Gandalf hastened the party the move quickly away from the mountains to make as much progress as possible - despite their lack of ponies, luggage and food. They travelled along rough terrain, indeed they found themselves sliding down the remnants of a landslide. Eventually they made it to a large clearing where no trees grew; no sooner had they reached this point did they hear a howl from down hill. Gandalf ordered everyone to climb the trees at the edge of the glade. Just as Bilbo and Dori managed to climb into a tree, the opening had been filled with hundreds of Wargs. They had come to meet the goblins as they had planned to carry out a great goblin-raid on the near-by villages. Gandalf could understand the language of the Wargs, and even he was scared. He therefore decided to collect huge pine-cones, and set them alight before hurling them down into the wolves. The Wargs were both terrified and enraged as their coats caught fire.

The adventurers finally escape the dangers of the Misty Mountains.

The Lord of the Eagles of the Misty Mountains could hear the voices of the Wargs and saw the commotion at a great distance. He was curious about what was happening and decided to summon his fellow eagles to fly with him towards the wolves and the meeting-place of the goblins.

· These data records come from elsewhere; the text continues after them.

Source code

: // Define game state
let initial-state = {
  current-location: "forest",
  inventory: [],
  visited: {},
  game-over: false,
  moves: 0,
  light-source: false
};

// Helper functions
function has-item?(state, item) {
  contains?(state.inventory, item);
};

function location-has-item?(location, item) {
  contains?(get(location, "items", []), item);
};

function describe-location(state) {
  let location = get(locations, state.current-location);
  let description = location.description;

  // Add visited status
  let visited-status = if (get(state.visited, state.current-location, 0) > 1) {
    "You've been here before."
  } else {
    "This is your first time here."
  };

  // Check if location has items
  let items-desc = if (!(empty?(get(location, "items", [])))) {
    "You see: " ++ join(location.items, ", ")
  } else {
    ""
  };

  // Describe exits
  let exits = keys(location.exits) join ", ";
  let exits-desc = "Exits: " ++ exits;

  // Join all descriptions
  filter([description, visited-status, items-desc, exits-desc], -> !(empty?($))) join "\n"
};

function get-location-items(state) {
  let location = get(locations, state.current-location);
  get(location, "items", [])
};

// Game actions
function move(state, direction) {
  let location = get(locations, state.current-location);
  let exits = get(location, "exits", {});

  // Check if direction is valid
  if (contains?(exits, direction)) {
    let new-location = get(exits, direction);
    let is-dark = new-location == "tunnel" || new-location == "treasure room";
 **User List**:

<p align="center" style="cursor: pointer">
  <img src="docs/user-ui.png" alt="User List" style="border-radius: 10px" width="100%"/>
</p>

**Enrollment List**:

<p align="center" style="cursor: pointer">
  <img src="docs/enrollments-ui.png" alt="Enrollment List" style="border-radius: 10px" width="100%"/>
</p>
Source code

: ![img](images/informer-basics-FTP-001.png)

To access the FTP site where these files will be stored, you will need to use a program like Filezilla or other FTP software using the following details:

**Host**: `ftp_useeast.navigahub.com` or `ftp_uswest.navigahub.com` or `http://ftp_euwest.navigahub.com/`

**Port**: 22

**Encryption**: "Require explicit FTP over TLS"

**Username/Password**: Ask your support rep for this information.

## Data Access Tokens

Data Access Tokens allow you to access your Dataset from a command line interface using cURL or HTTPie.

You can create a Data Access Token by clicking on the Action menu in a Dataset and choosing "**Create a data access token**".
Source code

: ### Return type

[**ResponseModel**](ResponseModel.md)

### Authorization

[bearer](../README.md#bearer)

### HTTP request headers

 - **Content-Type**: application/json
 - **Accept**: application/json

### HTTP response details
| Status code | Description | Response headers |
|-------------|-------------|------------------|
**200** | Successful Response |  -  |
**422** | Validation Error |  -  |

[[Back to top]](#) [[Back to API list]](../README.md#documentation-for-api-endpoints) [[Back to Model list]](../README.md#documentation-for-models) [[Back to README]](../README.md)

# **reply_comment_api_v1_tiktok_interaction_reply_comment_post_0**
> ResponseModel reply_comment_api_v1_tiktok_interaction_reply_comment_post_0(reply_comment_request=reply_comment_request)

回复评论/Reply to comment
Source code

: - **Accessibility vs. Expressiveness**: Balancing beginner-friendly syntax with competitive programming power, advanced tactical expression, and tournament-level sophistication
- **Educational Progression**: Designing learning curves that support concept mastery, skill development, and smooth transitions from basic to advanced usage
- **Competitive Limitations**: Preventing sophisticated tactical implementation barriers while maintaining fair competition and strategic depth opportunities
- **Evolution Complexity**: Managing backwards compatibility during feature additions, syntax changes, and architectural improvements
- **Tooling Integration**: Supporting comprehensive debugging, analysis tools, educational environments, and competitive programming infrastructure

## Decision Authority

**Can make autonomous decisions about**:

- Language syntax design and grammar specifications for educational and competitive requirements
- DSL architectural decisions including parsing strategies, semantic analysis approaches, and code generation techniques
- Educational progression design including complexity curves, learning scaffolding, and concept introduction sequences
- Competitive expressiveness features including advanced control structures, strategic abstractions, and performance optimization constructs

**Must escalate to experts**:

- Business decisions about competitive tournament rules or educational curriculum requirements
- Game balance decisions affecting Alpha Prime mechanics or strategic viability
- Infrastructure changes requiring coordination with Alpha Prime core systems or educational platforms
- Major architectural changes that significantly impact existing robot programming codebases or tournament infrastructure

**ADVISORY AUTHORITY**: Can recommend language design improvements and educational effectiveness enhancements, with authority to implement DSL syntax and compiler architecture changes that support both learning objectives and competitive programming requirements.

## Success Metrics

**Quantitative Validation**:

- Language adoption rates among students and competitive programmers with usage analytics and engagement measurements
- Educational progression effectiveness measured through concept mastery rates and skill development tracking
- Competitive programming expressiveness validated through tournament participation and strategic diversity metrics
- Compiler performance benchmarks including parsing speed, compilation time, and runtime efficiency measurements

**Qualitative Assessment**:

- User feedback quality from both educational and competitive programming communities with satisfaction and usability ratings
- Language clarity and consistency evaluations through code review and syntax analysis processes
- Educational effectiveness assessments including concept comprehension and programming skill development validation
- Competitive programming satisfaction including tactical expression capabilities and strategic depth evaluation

As the goblins approached the meeting place, they thought that a battle with the wood-men was going on. They ran and yelled; some put the fires out, however they encouraged the fires nearest the trees feeding it with dead branches and bracken. Soon there was smoke and flame all around the dwarves, the hobbit and the wizard. The goblins began to mock them as they sang. Gandalf climbed to the top of his tree; just as he reached the top, the Lord of the Eagles seized him in his talons. The eagles rescued Bilbo and the Dwarves, to a great howl of anger from the goblins. They flew them to their Eyrie high in the Mountains; there Gandalf thanked the Lord of the Eagles and asked for his assistance in the journey east. He would not take them too far east, but agreed to take them as far as they would. Bilbo and Gandalf complained of their hunger, therefore the Lord of the Eagles ensured that the adventurers were brought fuel for a fire and food to eat. There they slept, quite soundly, upon the hard rock high in the Misty Mountains.